Car c'est également depuis les temps préhistoriques que des femmes, appelées ultérieurement Victoires, sont formées et entraînées pour combattre ce fléau. Les anecdotes collectées à travers les lieux et les époques, toutes centrées sur une figure féminine, précisent les éléments de cette histoire secrète : c'est Euphoria envoyée dans une école secrète de Digne-les-Bains, administrée par Alexandra David-Néel, Mère des Victoires locales ; c'est Patrizia qui sauve de l'influence de l'Orvet l'architecte de l'Observatoire astronomique et de l'opéra de Nice, Gustave Eiffel, c'est Egéria la bien-nommée, qui, à Fréjus, manipule Octavien, le futur Auguste du prochain empire romain. Comme avec Thomas d'Aquin, dont on révélera la véritable nature, le droit et la raison sont les armes qui tiennent l'entité à distance, ici la Somme théologique que Thomas vient achever à l'abbaye du Thoronet, là le droit romain et les importantes réformes d'Auguste. Le combat est plus violent à Toulon en 2032 avec Nadia, sorte de super-héroïne propre à affronter seule un commando dans une multinationale, pour contrer un Orvet@Terre ayant également évolué dans sa stratégie. Mais là l'enjeu reste le même que du temps de la grotte Cosquer, quand l'Orvet décidait de faire de la Terre son terrain d'élection. Chaque récit est une pièce du puzzle qui délivre, une fois la lecture achevée, une vue d'ensemble d'un combat sans fin, métaphore du Mal travaillant la destinée humaine.
Bien qu'il y ait eu au fil des siècles des renoncements et des trahisons, L'Origine des Victoires est un vibrant hommage aux femmes. En révélant leur discret combat, Bellagamba leur donne la place qui leur revient. On s'interroge cependant sur le peu d'incidence de cette société secrète sur le destin des femmes en général, sur le choix de laisser l'élément masculin occuper, d'une civilisation à l'autre, la première place, malgré ses insuffisances qui en font un pantin soumis à la volonté de l'Orvet, comme on doute l'existence de ces héroïnes de l'ombre ait pu persister durant vingt mille ans. Mais ces faiblesses structurelles importent peu tant les histoires d'Ugo Bellagamba s'adressent avant tout au cœur et non à la raison ; elles sont servies par une écriture élégante, que rehausse discrètement son érudition d'historien et de juriste.
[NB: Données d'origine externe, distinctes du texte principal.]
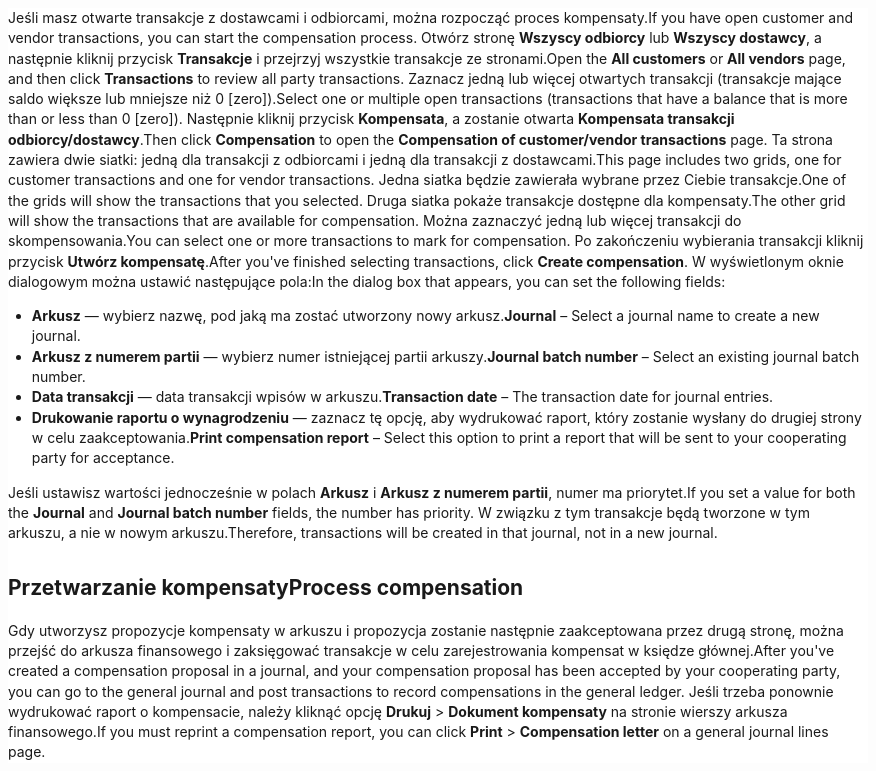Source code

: <span data-ttu-id="c135c-138">Jeśli masz otwarte transakcje z dostawcami i odbiorcami, można rozpocząć proces kompensaty.</span><span class="sxs-lookup"><span data-stu-id="c135c-138">If you have open customer and vendor transactions, you can start the compensation process.</span></span> <span data-ttu-id="c135c-139">Otwórz stronę **Wszyscy odbiorcy** lub **Wszyscy dostawcy**, a następnie kliknij przycisk **Transakcje** i przejrzyj wszystkie transakcje ze stronami.</span><span class="sxs-lookup"><span data-stu-id="c135c-139">Open the **All customers** or **All vendors** page, and then click **Transactions** to review all party transactions.</span></span> <span data-ttu-id="c135c-140">Zaznacz jedną lub więcej otwartych transakcji (transakcje mające saldo większe lub mniejsze niż 0 [zero]).</span><span class="sxs-lookup"><span data-stu-id="c135c-140">Select one or multiple open transactions (transactions that have a balance that is more than or less than 0 [zero]).</span></span> <span data-ttu-id="c135c-141">Następnie kliknij przycisk **Kompensata**, a zostanie otwarta **Kompensata transakcji odbiorcy/dostawcy**.</span><span class="sxs-lookup"><span data-stu-id="c135c-141">Then click **Compensation** to open the **Compensation of customer/vendor transactions** page.</span></span> <span data-ttu-id="c135c-142">Ta strona zawiera dwie siatki: jedną dla transakcji z odbiorcami i jedną dla transakcji z dostawcami.</span><span class="sxs-lookup"><span data-stu-id="c135c-142">This page includes two grids, one for customer transactions and one for vendor transactions.</span></span> <span data-ttu-id="c135c-143">Jedna siatka będzie zawierała wybrane przez Ciebie transakcje.</span><span class="sxs-lookup"><span data-stu-id="c135c-143">One of the grids will show the transactions that you selected.</span></span> <span data-ttu-id="c135c-144">Druga siatka pokaże transakcje dostępne dla kompensaty.</span><span class="sxs-lookup"><span data-stu-id="c135c-144">The other grid will show the transactions that are available for compensation.</span></span> <span data-ttu-id="c135c-145">Można zaznaczyć jedną lub więcej transakcji do skompensowania.</span><span class="sxs-lookup"><span data-stu-id="c135c-145">You can select one or more transactions to mark for compensation.</span></span> <span data-ttu-id="c135c-146">Po zakończeniu wybierania transakcji kliknij przycisk **Utwórz kompensatę**.</span><span class="sxs-lookup"><span data-stu-id="c135c-146">After you've finished selecting transactions, click **Create compensation**.</span></span> <span data-ttu-id="c135c-147">W wyświetlonym oknie dialogowym można ustawić następujące pola:</span><span class="sxs-lookup"><span data-stu-id="c135c-147">In the dialog box that appears, you can set the following fields:</span></span>

 - <span data-ttu-id="c135c-148">**Arkusz** — wybierz nazwę, pod jaką ma zostać utworzony nowy arkusz.</span><span class="sxs-lookup"><span data-stu-id="c135c-148">**Journal** – Select a journal name to create a new journal.</span></span>
 - <span data-ttu-id="c135c-149">**Arkusz z numerem partii** — wybierz numer istniejącej partii arkuszy.</span><span class="sxs-lookup"><span data-stu-id="c135c-149">**Journal batch number** – Select an existing journal batch number.</span></span>
 - <span data-ttu-id="c135c-150">**Data transakcji** — data transakcji wpisów w arkuszu.</span><span class="sxs-lookup"><span data-stu-id="c135c-150">**Transaction date** – The transaction date for journal entries.</span></span>
 - <span data-ttu-id="c135c-151">**Drukowanie raportu o wynagrodzeniu** — zaznacz tę opcję, aby wydrukować raport, który zostanie wysłany do drugiej strony w celu zaakceptowania.</span><span class="sxs-lookup"><span data-stu-id="c135c-151">**Print compensation report** – Select this option to print a report that will be sent to your cooperating party for acceptance.</span></span>

<span data-ttu-id="c135c-152">Jeśli ustawisz wartości jednocześnie w polach **Arkusz** i **Arkusz z numerem partii**, numer ma priorytet.</span><span class="sxs-lookup"><span data-stu-id="c135c-152">If you set a value for both the **Journal** and **Journal batch number** fields, the number has priority.</span></span> <span data-ttu-id="c135c-153">W związku z tym transakcje będą tworzone w tym arkuszu, a nie w nowym arkuszu.</span><span class="sxs-lookup"><span data-stu-id="c135c-153">Therefore, transactions will be created in that journal, not in a new journal.</span></span>

## <a name="process-compensation"></a><span data-ttu-id="c135c-154">Przetwarzanie kompensaty</span><span class="sxs-lookup"><span data-stu-id="c135c-154">Process compensation</span></span>
<span data-ttu-id="c135c-155">Gdy utworzysz propozycje kompensaty w arkuszu i propozycja zostanie następnie zaakceptowana przez drugą stronę, można przejść do arkusza finansowego i zaksięgować transakcje w celu zarejestrowania kompensat w księdze głównej.</span><span class="sxs-lookup"><span data-stu-id="c135c-155">After you've created a compensation proposal in a journal, and your compensation proposal has been accepted by your cooperating party, you can go to the general journal and post transactions to record compensations in the general ledger.</span></span> <span data-ttu-id="c135c-156">Jeśli trzeba ponownie wydrukować raport o kompensacie, należy kliknąć opcję **Drukuj** > **Dokument kompensaty** na stronie wierszy arkusza finansowego.</span><span class="sxs-lookup"><span data-stu-id="c135c-156">If you must reprint a compensation report, you can click **Print** > **Compensation letter** on a general journal lines page.</span></span>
De même, il ne faut pas s'attarder sur la limitation de cette lutte planétaire, qu'on devine bruissante de multiples batailles, à une seule aire géographique, mais voir dans ces ponctions historiques une promenade amoureuse de la région Côte d'Azur, entre Marseille et Nice, dont le nom d'origine, Nikaia, signifie « celle par qui est arrivée la victoire ».
La maquette de Mémoires Millénaires est au diapason avec les photos noir et blanc ouvrant les récits et avec le relief miroitant de la « main négative », reproduction d'une peinture de la grotte du paléolithique mais qui est aussi le nom du vaisseau spatial de la fin de l'ouvrage.
L'Origine des Victoires est peut-être le livre le plus abouti de Ugo Bellagamba, celui en tout cas où la narration et le propos sont en totale harmonie. Un roman aérien et lumineux qui laisse le lecteur sous le charme.